I'm so stressed I can die. I just wish I can dance like I'm flying. I see my seniors do their contemp solos I'm just like why aren't my extensions as nice as them even though I feel like I'm trying...? W H Y
DIDNT HELP THAT SOMEONE NEVER EVEN SAID HI TO ME TODAY EVEN THO HE SAW ME TWICE. Argh so blatantly ignored me. WOW THANK YOU LA.
The One You’re Irrationally Waiting For:
You had a thing once, but broke up because you were headed in different directions — you to school, they to travel, you to a career and they to that strange netherworld that exists only in the basements of the houses that belong to our increasingly exasperated parents. You keep saying that you’ll get back together when your lives are a little more stable, a little less busy, and you fully believe this… yet they seem to be a little vague. Still, you’ve turned down other prospective suitors because you’re holding out for this one person, when really, all you’re holding onto is the memory of the past, hoping that one day, they’re going to Facebook message their way back into your life, all shiny and new and ready to live out the rest of forever together
So familiar huh? Think it in a more subtle way. More like an unrequited crush kinda manner. Link it to that. Sigh I'm so done la fuck. Whatever happens, happens la. Don't happen I also don't care already la. So tired sia I'm so tired of trying and then always returning back to square 1. Wanna curse so badly like what the hell is your deal. Who the hell ignores someone you care?!!??!?! WHOOOOOOO omg even when I'm typing this I'm still giving him the benefit of the doubt like no maybe I'm too selfish maybe I'm just being retarded maybe he's busy. NO FUCK IT I'M BUSY TOO I'M STRESSED TOO I'M EVERYTHING IN THE WORLD THAT YOU ARE but I bother. and you don't. And that's the truth. The bloody naked truth. I posted this before but I'm posting it again ANYWAY
"Someone who cares will not make you feel bad for taking up said time. Although they might be busy, so are you. They will want to spend the time on you because that is just what you do when you care for someone. They won't make you feel bad for asking to hang out, feel guilty that your time is less valuable than whatever else they are doing."
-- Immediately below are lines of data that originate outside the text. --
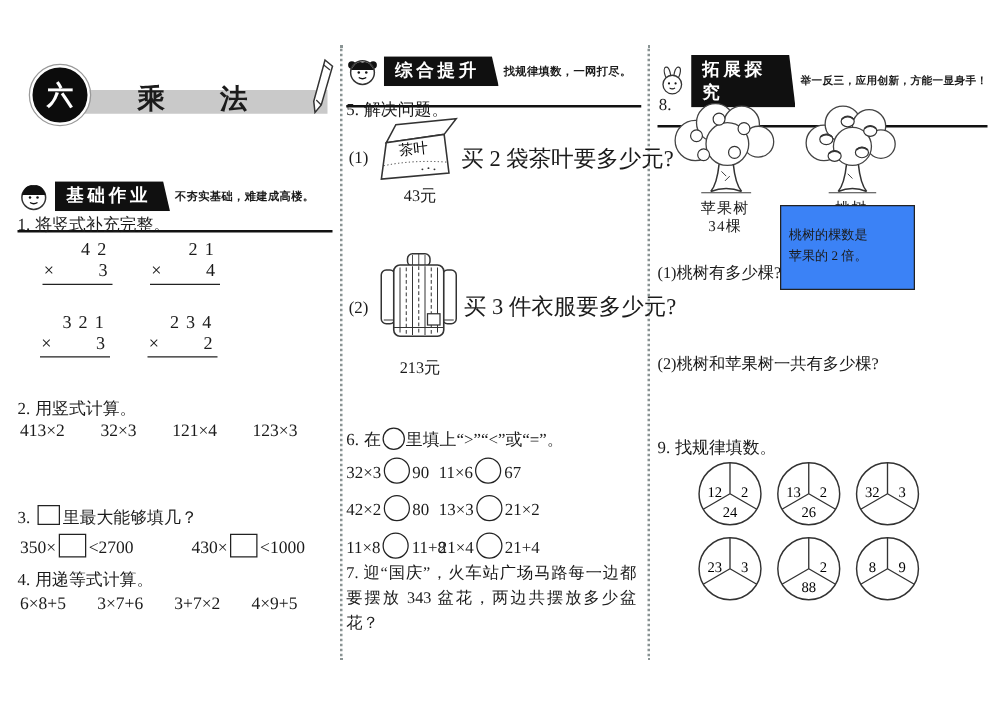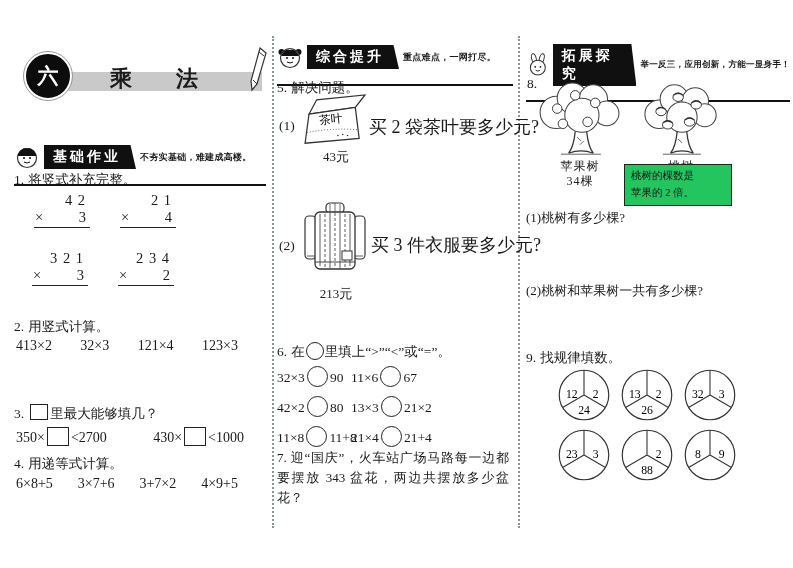--- a/index.html
+++ b/index.html
@@ -53,22 +53,22 @@
   .circ.cell{width:19px;height:19px;vertical-align:-5px;margin:0 2px;}
 
   .qnum{position:absolute;font-size:13.5px;}
   .price{position:absolute;text-align:center;font-size:13px;}
   .question{position:absolute;font-size:18px;white-space:nowrap;}
 
   .p6row{position:absolute;left:0;width:236px;font-size:13.5px;}
   .p6cell{position:absolute;white-space:nowrap;}
   .p6cell.b{left:74px;}
 
-  .note-box{position:absolute;border:1.3px solid #222;padding:3px 6px;font-size:10.5px;
-        line-height:1.6;background:#22c55e;}
+  .note-box{position:absolute;border:1.3px solid #222;padding:16px 6px;font-size:10.5px;
+        line-height:1.6;background:#3b82f6;}
 
   .tree-label{position:absolute;text-align:center;font-size:12px;letter-spacing:1px;}
   .pie{position:absolute;}
   svg text{font-family:"Liberation Serif","DejaVu Serif",serif;}
 </style>
 </head>
 <body>
 
 <div class="page">
   <div class="divider d1"></div>
@@ -165,21 +165,21 @@
       <svg width="26" height="26" viewBox="0 0 26 26">
         <circle cx="4.5" cy="8" r="3" fill="#111"></circle>
           <circle cx="21.5" cy="8" r="3" fill="#111"></circle>
         <circle cx="13" cy="14" r="9.5" fill="#fff" stroke="#333" stroke-width="1.2"></circle>
         <path d="M4,12 Q8,4 13,6 Q18,4 22,12" fill="#111"></path>
         <circle cx="10" cy="14" r="1" fill="#111"></circle>
           <circle cx="16" cy="14" r="1" fill="#111"></circle>
         <path d="M10,18 Q13,20 16,18" fill="none" stroke="#111" stroke-width="1"></path>
       </svg>
       <span class="badge">综合提升</span>
-      <span class="tagline">重点难点，一网打尽。</span>
+      <span class="tagline">找规律填数，一网打尽。</span>
     </div>
 
     <div class="heading" style="top:79px;">
       <span class="num">5.</span><span>解决问题。</span>
     </div>
 
     <span class="qnum" style="left:2px;top:118px;">(1)</span>
     <svg style="position:absolute;left:24px;top:93px;" width="70" height="56" viewBox="0 0 72 58">
       <polygon points="8,22 16,7 66,2 56,15" fill="#fff" stroke="#333" stroke-width="1.3"></polygon>
       <polygon points="8,22 56,15 60,47 4,52" fill="#fff" stroke="#333" stroke-width="1.3"></polygon>

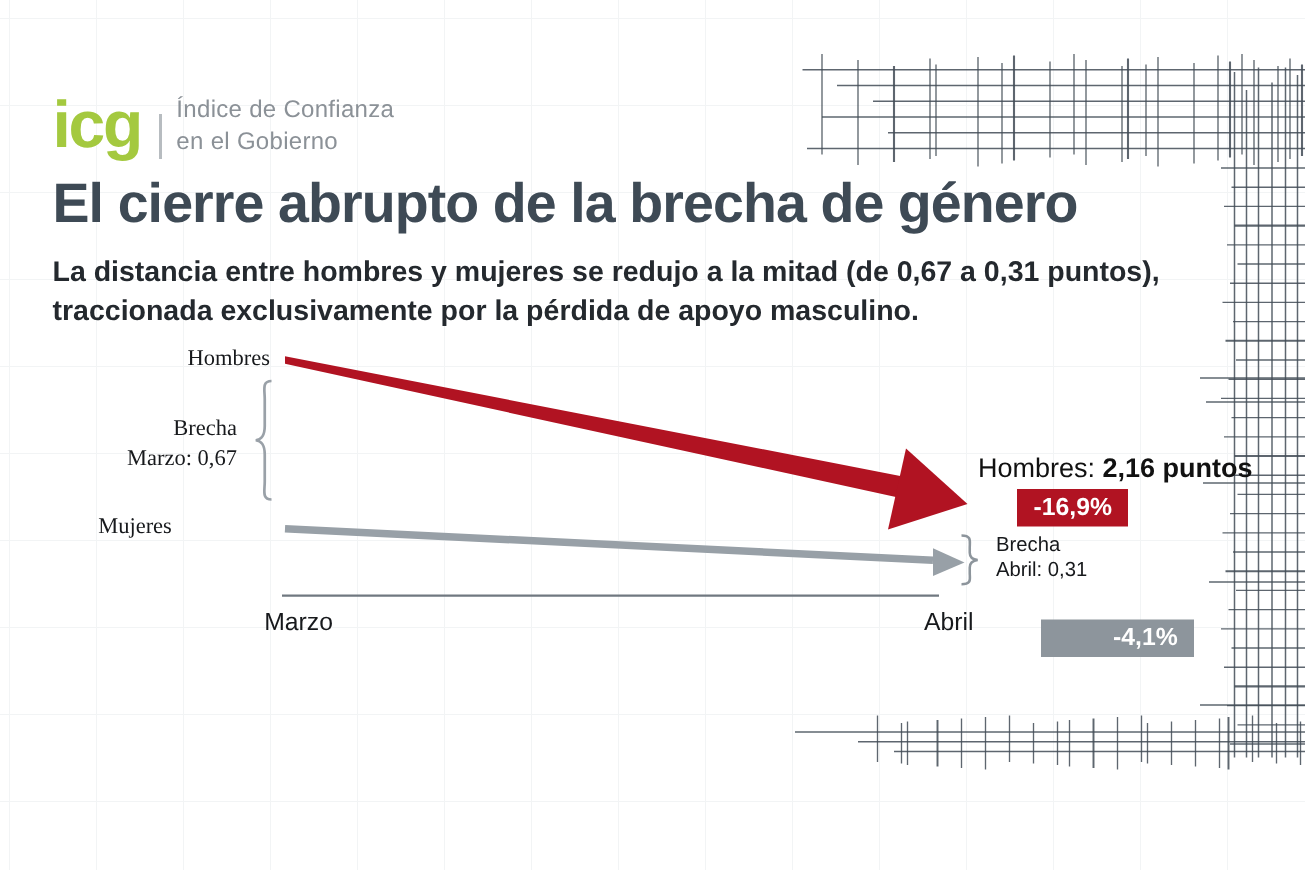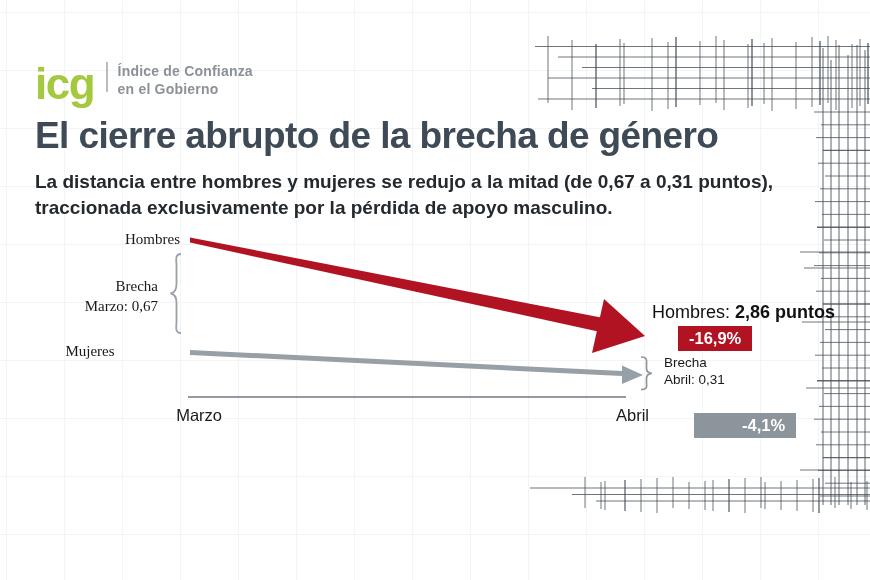--- a/index.html
+++ b/index.html
@@ -4,24 +4,24 @@
 <style>
   html,body{margin:0;padding:0;background:#fff;}
   .canvas{
     position:relative;width:870px;height:580px;overflow:hidden;background:#fff;
     background-image:linear-gradient(#f2f4f5 1px,transparent 1px),linear-gradient(90deg,#f2f4f5 1px,transparent 1px);
     background-size:58px 58px;background-position:6px 12px;
     font-family:"Liberation Sans",sans-serif;color:#1c1f22;
   }
   svg.layer{position:absolute;left:0;top:0;pointer-events:none;}
   
-  .logo-row{position:absolute;left:35px;top:62px;display:flex;align-items:flex-start;}
+  .logo-row{position:absolute;left:35px;top:62px;display:flex;align-items:flex-end;}
   .logo-text{font-size:44px;font-weight:800;color:#a4c93f;letter-spacing:-1.5px;line-height:1;}
   .logo-sep{width:1.5px;height:30px;background:#b7bcc0;margin:0 10px 0 12px;}
-  .logo-tagline{font-size:14px;font-weight:700;color:#8b9197;line-height:1.3;letter-spacing:.2px;}
+  .logo-tagline{font-size:16px;font-weight:400;color:#8b9197;line-height:1.3;letter-spacing:.2px;}
   
   .page-title{position:absolute;left:35px;top:115px;font-size:37px;font-weight:800;color:#3e4a55;letter-spacing:-.6px;white-space:nowrap;}
   .page-subtitle{position:absolute;left:35px;top:169px;width:740px;font-size:19px;line-height:1.38;color:#24292e;font-weight:bold;}
   
   .lbl{position:absolute;font-size:15px;color:#17191c;font-family:Liberation Serif, serif;}
   .lbl-hombres{left:0;top:231px;width:180px;text-align:right;}
   .lbl-brecha-marzo{left:0;top:276px;width:158px;text-align:right;line-height:1.35;}
   .lbl-mujeres{left:0;top:343px;width:180px;text-align:center;}
   .axis-lbl{position:absolute;top:406px;font-size:16.5px;color:#17191c;text-align:right;}
   .axis-marzo{left:158px;width:64px;}
@@ -174,21 +174,21 @@
   <div class="lbl lbl-hombres">Hombres</div>
   <div class="lbl lbl-brecha-marzo">
     <div>Brecha</div>
     <div>Marzo: 0,67</div>
   </div>
   <div class="lbl lbl-mujeres">Mujeres</div>
   <div class="axis-lbl axis-marzo">Marzo</div>
   <div class="axis-lbl axis-abril">Abril</div>
 
   <div class="annot annot-hombres">
-    <span class="pre">Hombres:</span><span class="val">2,86 puntos</span>
+    <span class="pre">Hombres:</span><span class="val">2,16 puntos</span>
   </div>
   <div class="badge badge-red">-16,9%</div>
   <div class="brecha-abril">
     <div>Brecha</div>
     <div>Abril: 0,31</div>
   </div>
   <div class="badge badge-gray">-4,1%</div>
 
 
 </div>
So yeah WHY DO I ALWAYS FEEL BAD? ALWAYS SIA. Even when I don't do anything I just feel bad and annoying that I'm appearing in front of you. I DONT EVEN KNOW WHY. The vibe you give me is the same as 3 months ago. "Argh why the heck is she here argh no go away" Wa seriously thank you la and I thought we were past that stage. I'd quote what you told me that day but.... your words are forever empty so.... sigh doesn't make a difference. K la okay la whatever la to you this is ok then OK LA. Don't even know why I'm getting mad over this. Omg I wish this is pmsing but no i'm not.
I'm so tired la. You happy then you come back la. Really don't know what i do to deserve this but okay I'm just really tired already. At the end of the day it just really doesn't matter la. & my intuition is always right. ALWAYS. So since I already had that feeling like..... 4 days ago. It probably is true. So yeah okay.